[Records from a data source]
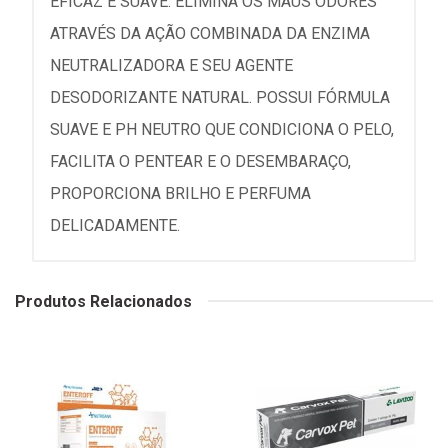
EFICAZ E SUAVE. ELIMINA OS MAUS ODORES
ATRAVÉS DA AÇÃO COMBINADA DA ENZIMA
NEUTRALIZADORA E SEU AGENTE
DESODORIZANTE NATURAL. POSSUI FÓRMULA
SUAVE E PH NEUTRO QUE CONDICIONA O PELO,
FACILITA O PENTEAR E O DESEMBARAÇO,
PROPORCIONA BRILHO E PERFUMA
DELICADAMENTE.
Produtos Relacionados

ASSIGNMENT: Report how many lines of the entries above contain the word "SUAVE", giving the number by itself.

SOLUTION TO THE EXERCISE: 2